(Dataset records)
——————

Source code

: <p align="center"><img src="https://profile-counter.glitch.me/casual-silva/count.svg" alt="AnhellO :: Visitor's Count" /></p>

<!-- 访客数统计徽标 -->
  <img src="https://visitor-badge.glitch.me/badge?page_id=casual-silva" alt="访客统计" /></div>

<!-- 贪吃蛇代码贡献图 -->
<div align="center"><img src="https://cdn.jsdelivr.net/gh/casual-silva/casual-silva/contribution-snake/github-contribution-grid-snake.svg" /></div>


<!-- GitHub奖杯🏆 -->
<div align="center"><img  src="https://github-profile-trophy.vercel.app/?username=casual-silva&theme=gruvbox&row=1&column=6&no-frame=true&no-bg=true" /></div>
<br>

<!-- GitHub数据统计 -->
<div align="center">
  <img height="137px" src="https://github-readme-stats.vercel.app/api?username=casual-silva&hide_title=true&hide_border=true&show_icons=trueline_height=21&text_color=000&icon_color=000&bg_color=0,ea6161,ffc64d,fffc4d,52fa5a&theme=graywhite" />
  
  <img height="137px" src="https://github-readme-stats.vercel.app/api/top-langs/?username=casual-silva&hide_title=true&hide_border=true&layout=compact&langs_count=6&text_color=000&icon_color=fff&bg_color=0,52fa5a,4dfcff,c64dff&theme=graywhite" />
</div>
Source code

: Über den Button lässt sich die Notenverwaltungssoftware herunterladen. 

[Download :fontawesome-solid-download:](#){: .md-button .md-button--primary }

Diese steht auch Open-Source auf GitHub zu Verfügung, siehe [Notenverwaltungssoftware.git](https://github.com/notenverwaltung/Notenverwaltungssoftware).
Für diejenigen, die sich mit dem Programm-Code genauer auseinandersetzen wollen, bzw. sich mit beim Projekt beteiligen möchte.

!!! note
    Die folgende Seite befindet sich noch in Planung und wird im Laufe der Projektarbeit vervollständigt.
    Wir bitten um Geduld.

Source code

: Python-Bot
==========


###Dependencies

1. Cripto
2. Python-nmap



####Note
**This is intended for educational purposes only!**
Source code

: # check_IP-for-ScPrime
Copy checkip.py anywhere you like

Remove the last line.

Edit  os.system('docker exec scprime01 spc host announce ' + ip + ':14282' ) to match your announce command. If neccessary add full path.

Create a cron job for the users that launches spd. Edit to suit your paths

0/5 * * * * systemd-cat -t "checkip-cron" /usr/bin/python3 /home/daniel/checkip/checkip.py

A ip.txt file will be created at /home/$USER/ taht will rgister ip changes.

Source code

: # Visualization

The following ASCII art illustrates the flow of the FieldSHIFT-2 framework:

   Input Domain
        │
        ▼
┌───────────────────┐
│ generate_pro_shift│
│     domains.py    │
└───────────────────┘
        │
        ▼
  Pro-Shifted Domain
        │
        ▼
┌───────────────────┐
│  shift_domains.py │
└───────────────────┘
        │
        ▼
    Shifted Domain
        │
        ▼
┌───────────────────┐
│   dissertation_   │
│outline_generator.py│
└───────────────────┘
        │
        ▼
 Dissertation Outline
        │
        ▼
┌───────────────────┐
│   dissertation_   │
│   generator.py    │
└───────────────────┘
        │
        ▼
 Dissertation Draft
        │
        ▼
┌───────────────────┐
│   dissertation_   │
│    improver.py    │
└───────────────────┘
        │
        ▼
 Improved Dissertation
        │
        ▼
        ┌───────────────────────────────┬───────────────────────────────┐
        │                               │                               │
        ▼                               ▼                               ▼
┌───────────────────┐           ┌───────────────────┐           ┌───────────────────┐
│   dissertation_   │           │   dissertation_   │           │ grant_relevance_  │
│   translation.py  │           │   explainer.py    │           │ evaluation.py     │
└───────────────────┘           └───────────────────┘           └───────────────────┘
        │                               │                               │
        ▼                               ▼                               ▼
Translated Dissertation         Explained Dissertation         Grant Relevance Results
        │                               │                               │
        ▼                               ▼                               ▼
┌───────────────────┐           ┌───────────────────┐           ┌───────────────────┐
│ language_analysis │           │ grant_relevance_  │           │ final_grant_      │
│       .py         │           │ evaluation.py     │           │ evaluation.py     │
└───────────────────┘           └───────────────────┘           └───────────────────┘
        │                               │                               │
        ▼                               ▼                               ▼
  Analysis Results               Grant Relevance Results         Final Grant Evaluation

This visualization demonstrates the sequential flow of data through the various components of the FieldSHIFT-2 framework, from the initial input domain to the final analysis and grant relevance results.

——————

### ABOUT THIS EXERCISE
Whatever appears in the data above should be set down again exactly.

### REPLY TO THE EXERCISE
Source code

: <p align="center"><img src="https://profile-counter.glitch.me/casual-silva/count.svg" alt="AnhellO :: Visitor's Count" /></p>

<!-- 访客数统计徽标 -->
  <img src="https://visitor-badge.glitch.me/badge?page_id=casual-silva" alt="访客统计" /></div>

<!-- 贪吃蛇代码贡献图 -->
<div align="center"><img src="https://cdn.jsdelivr.net/gh/casual-silva/casual-silva/contribution-snake/github-contribution-grid-snake.svg" /></div>


<!-- GitHub奖杯🏆 -->
<div align="center"><img  src="https://github-profile-trophy.vercel.app/?username=casual-silva&theme=gruvbox&row=1&column=6&no-frame=true&no-bg=true" /></div>
<br>

<!-- GitHub数据统计 -->
<div align="center">
  <img height="137px" src="https://github-readme-stats.vercel.app/api?username=casual-silva&hide_title=true&hide_border=true&show_icons=trueline_height=21&text_color=000&icon_color=000&bg_color=0,ea6161,ffc64d,fffc4d,52fa5a&theme=graywhite" />
  
  <img height="137px" src="https://github-readme-stats.vercel.app/api/top-langs/?username=casual-silva&hide_title=true&hide_border=true&layout=compact&langs_count=6&text_color=000&icon_color=fff&bg_color=0,52fa5a,4dfcff,c64dff&theme=graywhite" />
</div>
Source code

: Über den Button lässt sich die Notenverwaltungssoftware herunterladen. 

[Download :fontawesome-solid-download:](#){: .md-button .md-button--primary }

Diese steht auch Open-Source auf GitHub zu Verfügung, siehe [Notenverwaltungssoftware.git](https://github.com/notenverwaltung/Notenverwaltungssoftware).
Für diejenigen, die sich mit dem Programm-Code genauer auseinandersetzen wollen, bzw. sich mit beim Projekt beteiligen möchte.

!!! note
    Die folgende Seite befindet sich noch in Planung und wird im Laufe der Projektarbeit vervollständigt.
    Wir bitten um Geduld.

Source code

: Python-Bot
==========


###Dependencies

1. Cripto
2. Python-nmap



####Note
**This is intended for educational purposes only!**
Source code

: # check_IP-for-ScPrime
Copy checkip.py anywhere you like

Remove the last line.

Edit  os.system('docker exec scprime01 spc host announce ' + ip + ':14282' ) to match your announce command. If neccessary add full path.

Create a cron job for the users that launches spd. Edit to suit your paths

0/5 * * * * systemd-cat -t "checkip-cron" /usr/bin/python3 /home/daniel/checkip/checkip.py

A ip.txt file will be created at /home/$USER/ taht will rgister ip changes.

Source code

: # Visualization

The following ASCII art illustrates the flow of the FieldSHIFT-2 framework:

   Input Domain
        │
        ▼
┌───────────────────┐
│ generate_pro_shift│
│     domains.py    │
└───────────────────┘
        │
        ▼
  Pro-Shifted Domain
        │
        ▼
┌───────────────────┐
│  shift_domains.py │
└───────────────────┘
        │
        ▼
    Shifted Domain
        │
        ▼
┌───────────────────┐
│   dissertation_   │
│outline_generator.py│
└───────────────────┘
        │
        ▼
 Dissertation Outline
        │
        ▼
┌───────────────────┐
│   dissertation_   │
│   generator.py    │
└───────────────────┘
        │
        ▼
 Dissertation Draft
        │
        ▼
┌───────────────────┐
│   dissertation_   │
│    improver.py    │
└───────────────────┘
        │
        ▼
 Improved Dissertation
        │
        ▼
        ┌───────────────────────────────┬───────────────────────────────┐
        │                               │                               │
        ▼                               ▼                               ▼
┌───────────────────┐           ┌───────────────────┐           ┌───────────────────┐
│   dissertation_   │           │   dissertation_   │           │ grant_relevance_  │
│   translation.py  │           │   explainer.py    │           │ evaluation.py     │
└───────────────────┘           └───────────────────┘           └───────────────────┘
        │                               │                               │
        ▼                               ▼                               ▼
Translated Dissertation         Explained Dissertation         Grant Relevance Results
        │                               │                               │
        ▼                               ▼                               ▼
┌───────────────────┐           ┌───────────────────┐           ┌───────────────────┐
│ language_analysis │           │ grant_relevance_  │           │ final_grant_      │
│       .py         │           │ evaluation.py     │           │ evaluation.py     │
└───────────────────┘           └───────────────────┘           └───────────────────┘
        │                               │                               │
        ▼                               ▼                               ▼
  Analysis Results               Grant Relevance Results         Final Grant Evaluation

This visualization demonstrates the sequential flow of data through the various components of the FieldSHIFT-2 framework, from the initial input domain to the final analysis and grant relevance results.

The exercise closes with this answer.